I was going through some of my floral artworks today, just minded to observe the relationships between them in some detail, when three works caught my attention: Blossoms at High Noon, Tiny Apple Blossoms, and Pasadía (original collage).
Mostly, I love the formal connection between them; how one branch leads into the other, establishing a sequence between the works. Juxtaposing these images, it occurred to me that so much of perception is like that, intentionally or non.
These three scenes in particular lead the eye from dimness to clarity to the creative junction of disparate visuals, creating a coherent whole. These florid branches of apple blossoms, seen from afar, have been made dim by the searing clarity of the light behind them. So it goes with life: sometimes a handful of light creates a fistful of shadow. Zooming in to the tiny apple blossoms, we can appreciate more clearly the subtle nuances of each flower. Petals interact in proximity, in natural harmony, in turn perceived as a delicacy by the eye.
So much is derived from the harmony of nature. A sense of balance, of fulfilling logic, emerges from these simple events within and throughout nature, just waiting to be grasped.
The final artwork is named Pasadía (“Day Trip”) because it unfailingly evokes in me that simple freedom of spending a day outdoors, enjoying sights and little treats. These simple but necessary experiences in life help us reset and focus on reality as lived momentum.

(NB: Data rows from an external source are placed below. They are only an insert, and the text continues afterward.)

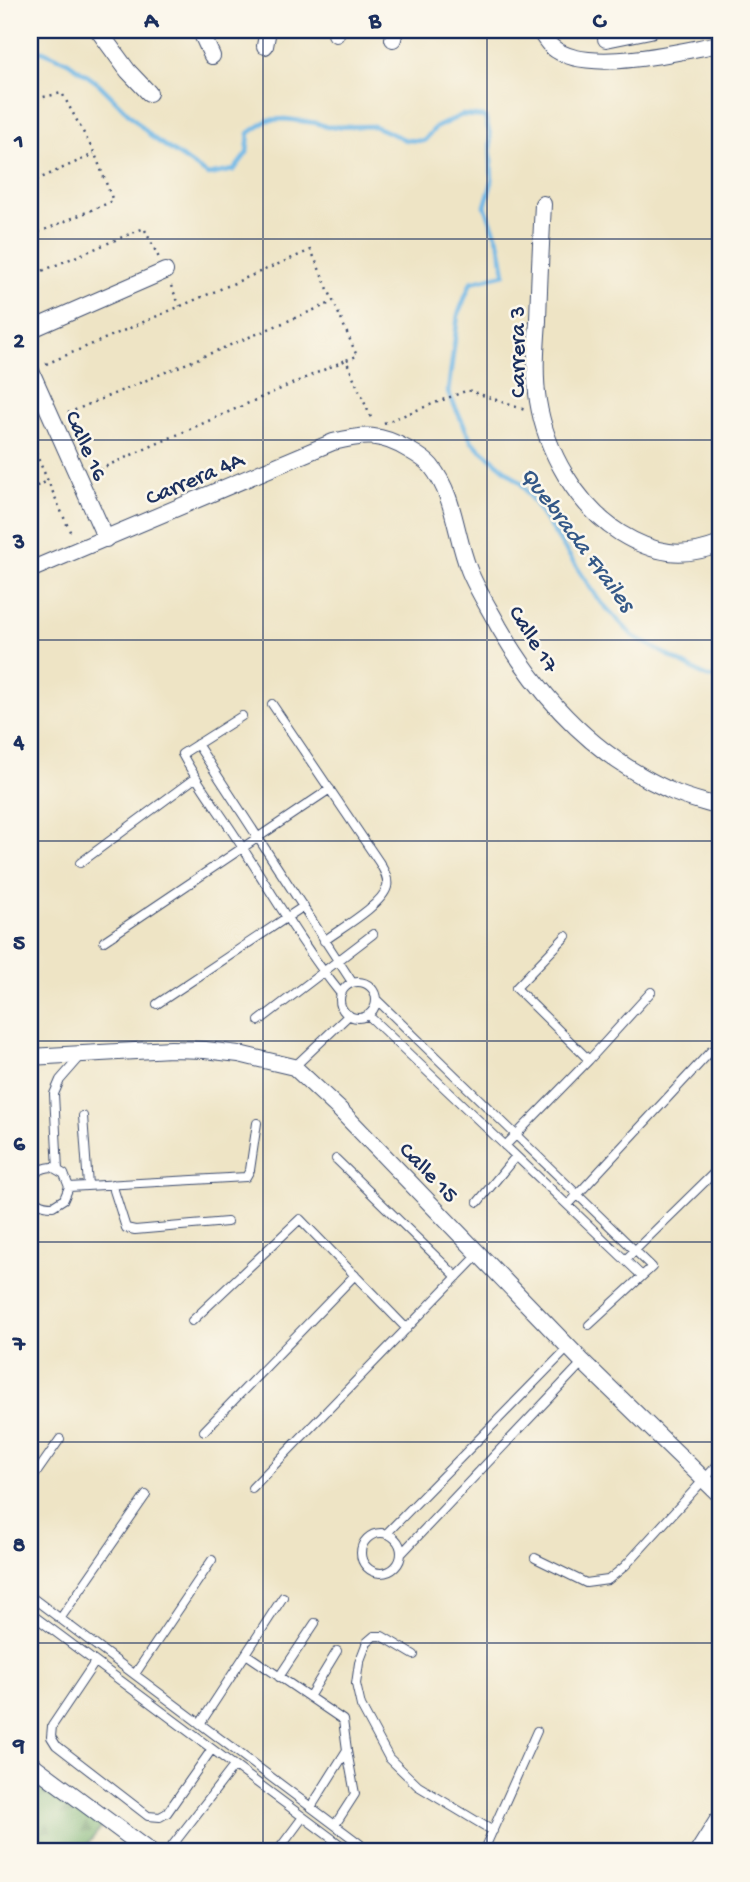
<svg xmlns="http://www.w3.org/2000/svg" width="750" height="1882" viewBox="0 0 750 1882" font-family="'Gochi Hand',sans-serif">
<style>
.forest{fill:url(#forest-firs);stroke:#4a7066;stroke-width:2}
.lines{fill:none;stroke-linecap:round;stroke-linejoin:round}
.stream{stroke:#6eb7e6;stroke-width:4.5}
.lane-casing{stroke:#3b4a6d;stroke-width:10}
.street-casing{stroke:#3b4a6d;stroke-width:18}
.secondary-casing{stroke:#3b4a6d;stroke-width:25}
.path{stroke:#3b4a6d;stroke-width:2.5;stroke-dasharray:2 5;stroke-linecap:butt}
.lane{stroke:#fff;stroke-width:8}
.street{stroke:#fff;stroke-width:16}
.secondary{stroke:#fff;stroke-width:23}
.grid{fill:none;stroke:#1b2f5e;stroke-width:2;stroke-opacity:0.55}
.labels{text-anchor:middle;stroke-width:5;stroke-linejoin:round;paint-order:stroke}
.street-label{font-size:23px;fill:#1b2f5e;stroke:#fbf7ec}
.water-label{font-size:24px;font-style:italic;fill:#345887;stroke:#fbf7ec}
.neatline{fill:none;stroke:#1b2f5e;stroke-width:2.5}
.grid-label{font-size:23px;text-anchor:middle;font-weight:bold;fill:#1b2f5e}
</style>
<defs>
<pattern id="forest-firs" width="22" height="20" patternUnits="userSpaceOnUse" patternTransform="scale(1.75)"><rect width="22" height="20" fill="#78b06e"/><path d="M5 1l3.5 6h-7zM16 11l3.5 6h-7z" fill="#62905e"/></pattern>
</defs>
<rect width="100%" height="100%" fill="#fbf7ec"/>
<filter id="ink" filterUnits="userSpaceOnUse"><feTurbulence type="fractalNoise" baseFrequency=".0143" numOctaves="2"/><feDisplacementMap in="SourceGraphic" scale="14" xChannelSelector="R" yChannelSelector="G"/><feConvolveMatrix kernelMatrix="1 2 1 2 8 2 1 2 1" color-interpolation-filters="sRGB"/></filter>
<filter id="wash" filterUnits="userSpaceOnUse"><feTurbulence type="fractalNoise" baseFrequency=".00686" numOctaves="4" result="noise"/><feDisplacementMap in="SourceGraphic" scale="28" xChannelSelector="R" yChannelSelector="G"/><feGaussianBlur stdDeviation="1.57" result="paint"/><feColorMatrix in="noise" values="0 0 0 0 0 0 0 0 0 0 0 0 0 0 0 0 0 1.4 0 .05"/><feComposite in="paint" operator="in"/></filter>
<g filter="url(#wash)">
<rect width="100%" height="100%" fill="#eee4c5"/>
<path class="forest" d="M30,1769l74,55 -23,28h-51z"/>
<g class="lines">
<path class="stream" d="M30,50l13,1 25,11 31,22 54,54 55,37 26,-5 13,-17 2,-20 19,-13 17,-1 32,4 10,4 47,-1 32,14 18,1 11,-13 27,-13 23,2 5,18 2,47 -7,24 15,39 5,29 -34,8 -13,33 -10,77 24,50 49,41 77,116 35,37 74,41 13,1"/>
</g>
</g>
<g filter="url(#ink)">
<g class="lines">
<defs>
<path id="lane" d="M272,704l107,158c4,7 10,16 8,25 -5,18 -47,42 -63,54
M242,716l-60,38c18,34 42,63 62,96 31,48 60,98 97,144
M197,744l155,238
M80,863l115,-85
M566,936l-50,52 73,72
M104,941l226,-152
M340 1000a18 18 0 1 1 36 0a18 18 0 1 1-36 0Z
M377,1000l275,267 -63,58
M157,1004l147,-98
M368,1015l274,261
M259,1021l114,-87
M294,1067l55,-52
M30,1097l4,78
M83,1116l5,70
M505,1146l84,-86 62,-68
M336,1159l121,118
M58,1170l-4,-76 6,-14 21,-24
M30,1183c3,-11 11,-15 22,-16l12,7 5,13 -5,12 -11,7c-12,0 -20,-4 -23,-16
M112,1184l14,44 9,2 92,-8
M69,1187l177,-10 4,-7 7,-47
M478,1202l38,-46
M568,1205l143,-154
M625,1260l95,-93
M192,1321l108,-102 107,110
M204,1431l151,-156
M30,1482l30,-43
M252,1488l227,-234
M361 1553a20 20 0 1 1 40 0a20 20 0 1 1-40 0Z
M386,1534l183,-187
M401,1554l182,-192
M535,1558l51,25 22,-3 17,-14 95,-104
M30,1596l330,248 3,8
M30,1613l320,239
M60,1619l86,-124
M246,1654l97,66 4,30 -36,57
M414,1655l-32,-19h-8l-7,6 -8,21 -3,21 5,22 28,52 29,28 75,45
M95,1662l-43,64 -1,11 5,8 92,71 12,1 7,-4 45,-64
M135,1674l77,-114
M279,1677l36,-54
M309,1697l28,-46
M200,1724l83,-127
M335,1825l20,-31 -8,-43
M172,1846l62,-80
M277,1852l26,-35
M483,1852l54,-121"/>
<path id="street" d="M98,30l30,41 21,22
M200,30l12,26
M336,30v4
M539,30c4,5 8,13 13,17 34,29 127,4 168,-3
M606,30v9l44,-9
M393,39l2,-9
M265,46l3,-16
M543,204c-2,39 -4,78 -5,117 -2,27 -4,53 0,80 8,50 38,104 82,132 34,21 63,26 100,11
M30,330l135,-59
M30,369l76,170
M30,570l303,-128c32,-8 47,-9 76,8 7,4 16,9 22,16 24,30 24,69 38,104 8,20 20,38 30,57 41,71 95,129 170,163 16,8 35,12 51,17
M30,1057l141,-8 34,1 34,4 55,13 45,42 244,253 137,133
M30,1763l120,89"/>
<path id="secondary" d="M702,1852l18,-29"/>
</defs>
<use href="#lane" class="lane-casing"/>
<use href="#street" class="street-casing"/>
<use href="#secondary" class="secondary-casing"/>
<path class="path" d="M30,100l32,-7 33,61 18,47 -83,35
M30,183l64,-29
M30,276l114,-48 15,30
M171,286l9,20
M46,364l265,-114 46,106 -11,4 26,60
M68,413l265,-111
M384,423l84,-33 57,20
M30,440l42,96
M93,472l253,-112
M30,489l18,-8"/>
<use href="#lane" class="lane"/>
<use href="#street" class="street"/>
<use href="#secondary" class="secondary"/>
</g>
</g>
<path class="grid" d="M263,30v1822M487,30v1822M30,239h690M30,440h690M30,640h690M30,841h690M30,1041h690M30,1242h690M30,1442h690M30,1643h690"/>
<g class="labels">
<g class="street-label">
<text transform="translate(516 352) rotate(-90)" y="8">Carrera 3</text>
<text transform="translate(88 445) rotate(66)" y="8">Calle 16</text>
<text transform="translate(194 477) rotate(-23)" y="8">Carrera 4A</text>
<text transform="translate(535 638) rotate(58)" y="8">Calle 17</text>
<text transform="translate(430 1171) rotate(46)" y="8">Calle 15</text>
</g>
<g class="water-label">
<text transform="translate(579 538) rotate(53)" y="8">Quebrada Frailes</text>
</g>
</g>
<rect width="750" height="1882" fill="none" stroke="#fbf7ec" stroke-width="77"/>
<rect x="38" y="38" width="674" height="1805" class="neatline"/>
<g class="grid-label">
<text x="151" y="27">A</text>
<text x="375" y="27">B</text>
<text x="599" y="27">C</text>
<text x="19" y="147">1</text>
<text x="19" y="347">2</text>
<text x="19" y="548">3</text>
<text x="19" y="748">4</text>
<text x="19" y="949">5</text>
<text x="19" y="1150">6</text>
<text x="19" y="1350">7</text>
<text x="19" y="1551">8</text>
<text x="19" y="1751">9</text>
</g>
</svg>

Contextualized by the two photographs, Pasadía also strikes me as the culmination of a centered awareness on nature’s details. We are able to access these moments as we live them, as they are encountered the first time, and we are also able to recover them from memory and reinvent them in novel, interesting ways. As such, the pasadía lives outside and within, forever melding across consciousnesses to infuse our present lives with meaning.



Through collage, some of that perceptual layering becomes expressible through reliefs. Here I rather like how light meets paper to create a lived sense of illumination. Shadows naturally frame the work, also evoking the paradoxical effects of lighting.